Stephens, a 43-year-old native of Springhill, apparently lost control of his truck on state Highway 169 near Pine Orchard about 8:30 Tuesday night, according to the Caddo Parish Sheriff's Office.
The 17th player selected in the 1988 NFL Draft, Stephens broke the NSU career rushing record set by Joe Delaney, topping it by 10 yards with 3,057 yards. Ironically, Delaney was the 1981 AFC Offensive Rookie of the Year for the Kansas City Chiefs, and when Stephens won his award seven years later, it made Northwestern State the only school to produce two running backs who went on to be Rookie of the Year winners.
Stephens also won the NFL's first Gale Sayers Humanitarian Citation awarded to a rookie player. A committee headed by Sayers, the Pro Football Hall of Fame running back, made Stephens the inaugural recipient for his work on behalf of the Roxbury (Mass.) Comprehensive Community Health Center. Stephens continued to do extensive charity work in New England during his five seasons with the team.
He played six NFL seasons, reaching the Pro Bowl as a rookie when he ran for 1,168 yards.

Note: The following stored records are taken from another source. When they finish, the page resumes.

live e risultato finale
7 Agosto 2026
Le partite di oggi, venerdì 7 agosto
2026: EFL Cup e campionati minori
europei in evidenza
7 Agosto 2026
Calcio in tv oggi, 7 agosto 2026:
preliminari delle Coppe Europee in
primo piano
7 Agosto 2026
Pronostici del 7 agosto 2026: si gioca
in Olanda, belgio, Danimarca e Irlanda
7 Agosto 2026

He played for the Patriots until 1992, then spent time in the 1993 season with Green Bay, Atlanta and Kansas City before retiring with 3,440 career yards and 18 touchdowns.
At Northwestern, along with breaking Delaney's career mark for rushing yards, he set a new career record with 653 attempts. The 6-foot-1, 220-pounder helped coach Sam Goodwin's Demons win the Gulf Star Conference championship as a freshman in 1984, then won All-GSC honors in 1985 and 1986 before a knee injury requiring arthroscopic knee surgery limited his impact in his senior season of 1987, the Demons' first year in the Southland Conference.

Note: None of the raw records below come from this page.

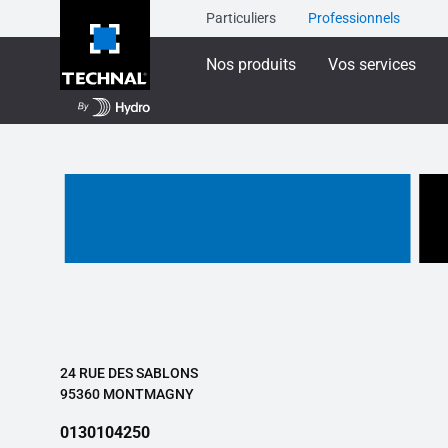
Particuliers
Professionnels
Nos produits
Vos services
24 RUE DES SABLONS
95360 MONTMAGNY
0130104250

Stephens recovered to finish the year, break Delaney's record and play in the Blue-Gray All-Star Classic and the Senior Bowl, regaining his status for the NFL Draft.
At Springhill High School, he didn't play running back until his senior season, after the team's starting tailback suffered a knee injury and Stephens was moved from offensive guard.
He responded by winning the state's Class AA Most Outstanding Offensive Player Award by rushing for 1,984 yards and 28 touchdowns for coach Travis Farrar's Lumberjacks. Stephens went on to win the state championship in the shot put (60-0) and had a best time of 21.3 in the 200 meter dash.
In 2007, when Northwestern celebrated its football centennial, Stephens was recognized on the Top 100 Players in Demon Football History roster.
"I can't think of anyone more impressive as far as strength and speed and power. He could do anything he set his mind to do. He was one powerful human being," said Goodwin, who coached 38 NFL players at Northwestern from 1983-99 after he was an assistant coach under Lou Holtz at Arkansas.
"John was a great friend who always stayed in touch with a lot of his teammates and other people from Northwestern State," said Adrian Howard, who played defensive back for the Demons from 1986-89. "This is a very sad loss."
"About a year ago, I was jogging early in the morning, and a truck with a horse trailer pulled up near me and John shouted out and said, 'hey, you're still running,' " said Dr. Chris Maggio, dean of students at Northwestern and a track and field athlete during Stephens' days at NSU. "He had such a big smile and was very loyal to his friends at NSU."
Former teammates and friends were gathering Wednesday at Stephens' mother's home in Springhill. Funeral arrangements were pending.